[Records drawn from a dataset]
+++++
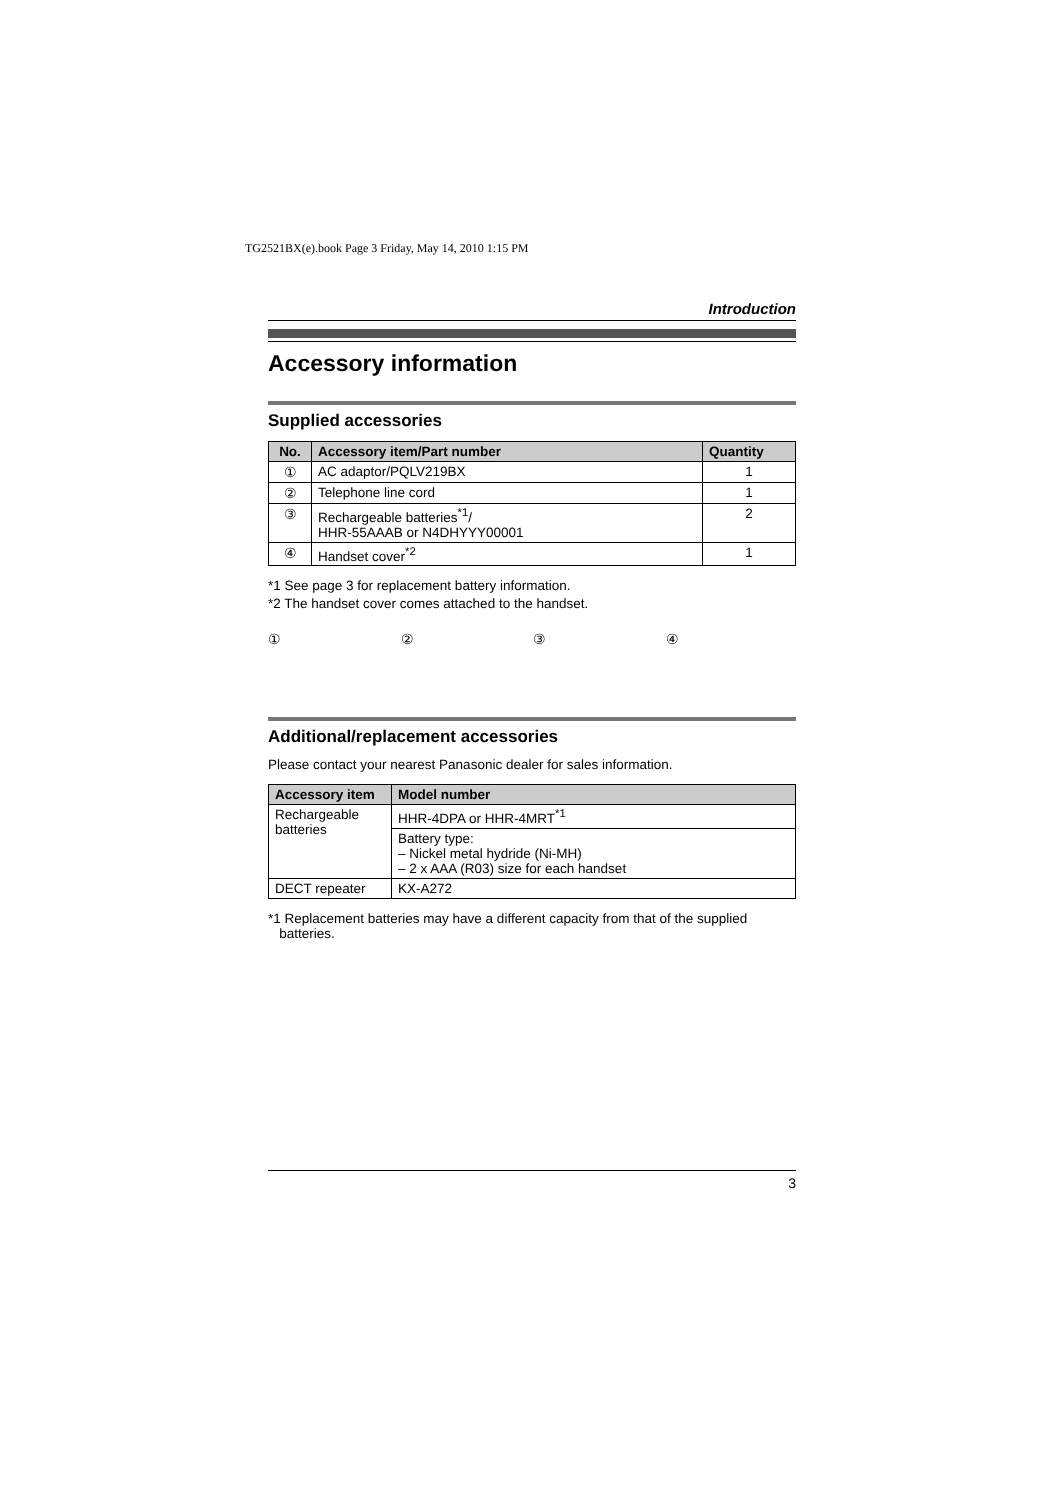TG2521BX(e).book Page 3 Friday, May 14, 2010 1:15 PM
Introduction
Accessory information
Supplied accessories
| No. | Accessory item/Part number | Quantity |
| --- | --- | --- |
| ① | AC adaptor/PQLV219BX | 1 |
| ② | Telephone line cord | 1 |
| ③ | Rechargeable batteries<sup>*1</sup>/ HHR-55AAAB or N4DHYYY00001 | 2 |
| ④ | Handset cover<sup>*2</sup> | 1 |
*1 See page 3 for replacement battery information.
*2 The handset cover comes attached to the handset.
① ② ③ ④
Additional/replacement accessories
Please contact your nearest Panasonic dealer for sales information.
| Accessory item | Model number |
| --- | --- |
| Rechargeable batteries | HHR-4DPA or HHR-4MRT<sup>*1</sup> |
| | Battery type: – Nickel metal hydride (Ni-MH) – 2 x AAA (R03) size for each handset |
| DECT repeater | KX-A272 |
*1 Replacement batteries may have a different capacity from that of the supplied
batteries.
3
+++++
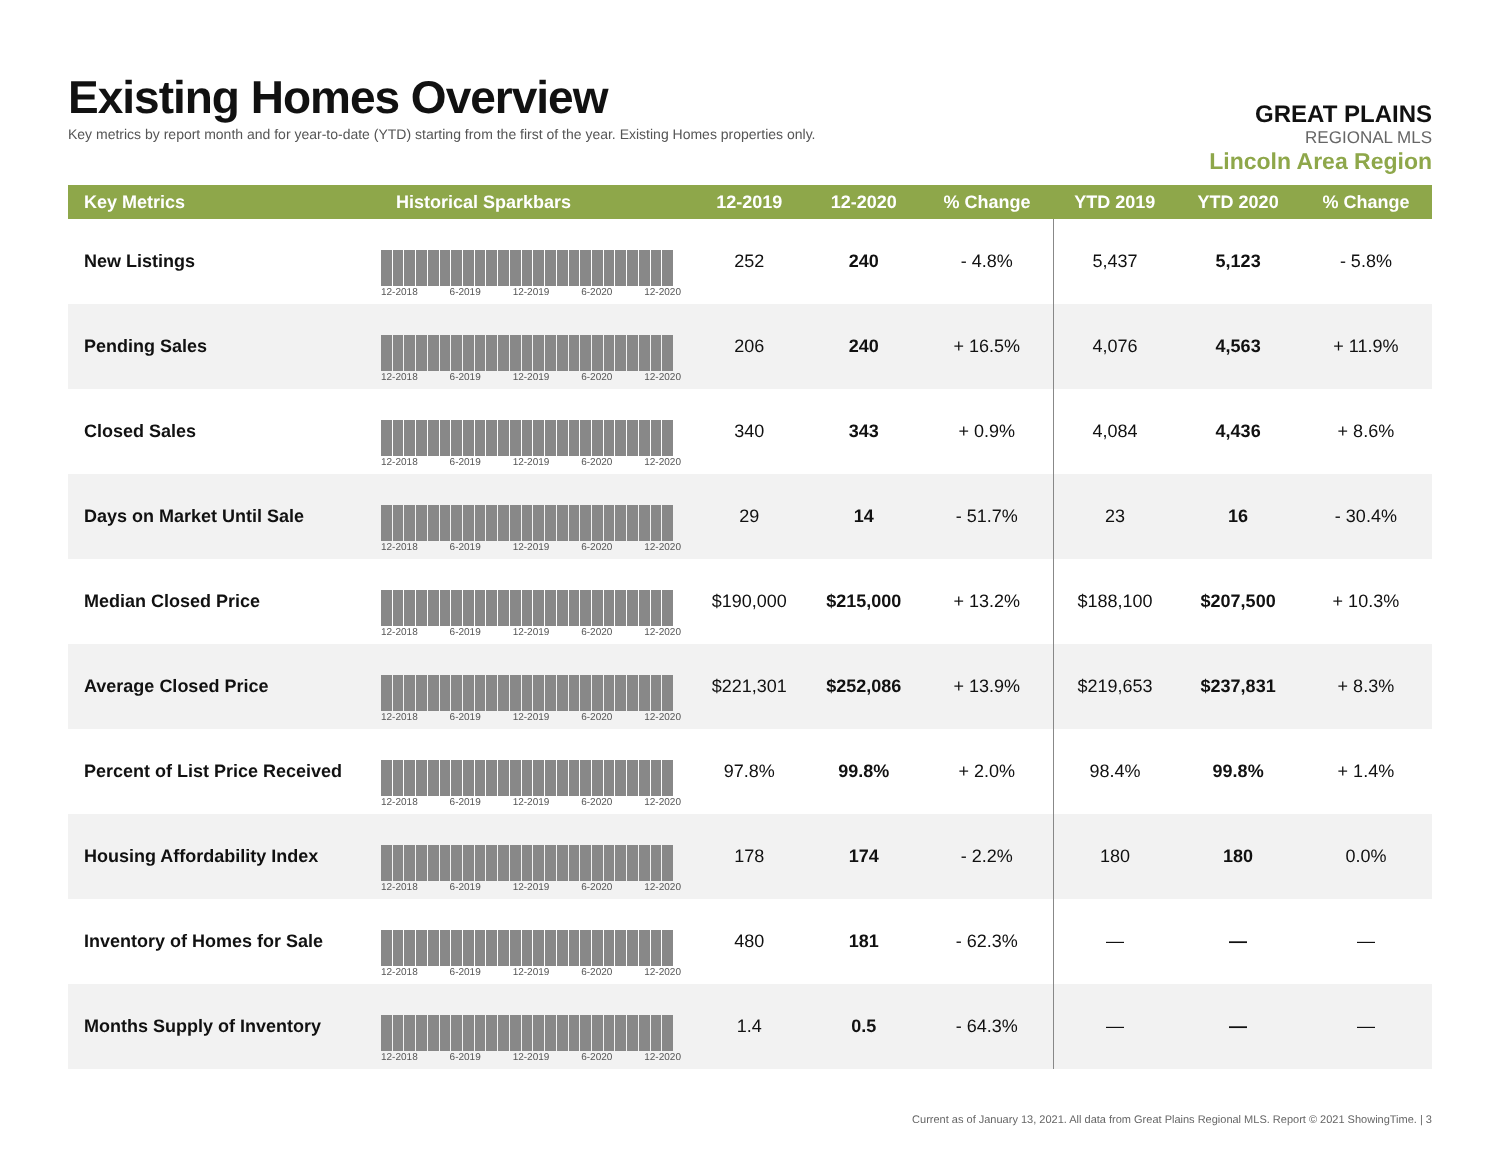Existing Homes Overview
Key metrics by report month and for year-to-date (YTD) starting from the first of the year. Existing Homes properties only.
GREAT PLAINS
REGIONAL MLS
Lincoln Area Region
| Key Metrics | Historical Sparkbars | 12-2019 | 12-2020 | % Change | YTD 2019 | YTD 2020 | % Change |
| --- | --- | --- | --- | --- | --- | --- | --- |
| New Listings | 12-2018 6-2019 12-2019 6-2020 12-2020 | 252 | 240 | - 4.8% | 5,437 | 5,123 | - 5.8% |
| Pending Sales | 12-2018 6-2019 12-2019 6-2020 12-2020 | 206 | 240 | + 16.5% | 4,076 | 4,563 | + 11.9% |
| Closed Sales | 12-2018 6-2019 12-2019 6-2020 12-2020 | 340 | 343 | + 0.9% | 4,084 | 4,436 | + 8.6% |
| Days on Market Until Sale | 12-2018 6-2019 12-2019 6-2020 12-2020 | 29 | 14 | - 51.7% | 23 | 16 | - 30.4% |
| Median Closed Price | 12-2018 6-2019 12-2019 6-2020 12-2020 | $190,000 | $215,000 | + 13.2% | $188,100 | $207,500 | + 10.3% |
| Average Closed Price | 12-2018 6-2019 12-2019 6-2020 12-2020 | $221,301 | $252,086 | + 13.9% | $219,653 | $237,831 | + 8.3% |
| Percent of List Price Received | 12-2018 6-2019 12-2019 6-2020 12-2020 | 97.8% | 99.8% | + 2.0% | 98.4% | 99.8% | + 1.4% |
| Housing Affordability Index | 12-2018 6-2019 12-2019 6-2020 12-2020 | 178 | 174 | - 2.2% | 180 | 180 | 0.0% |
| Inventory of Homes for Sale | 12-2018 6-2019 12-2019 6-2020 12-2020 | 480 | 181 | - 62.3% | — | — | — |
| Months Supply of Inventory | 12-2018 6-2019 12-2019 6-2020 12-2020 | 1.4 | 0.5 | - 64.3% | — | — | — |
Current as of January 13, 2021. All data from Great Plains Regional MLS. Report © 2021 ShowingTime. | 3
+++++
__Aim of the task__.
Find the word "Rechargeable" in the entries above, then copy each line that holds it.

__Exercise answer__.
| ③ | Rechargeable batteries<sup>*1</sup>/ HHR-55AAAB or N4DHYYY00001 | 2 |
| Rechargeable batteries | HHR-4DPA or HHR-4MRT<sup>*1</sup> |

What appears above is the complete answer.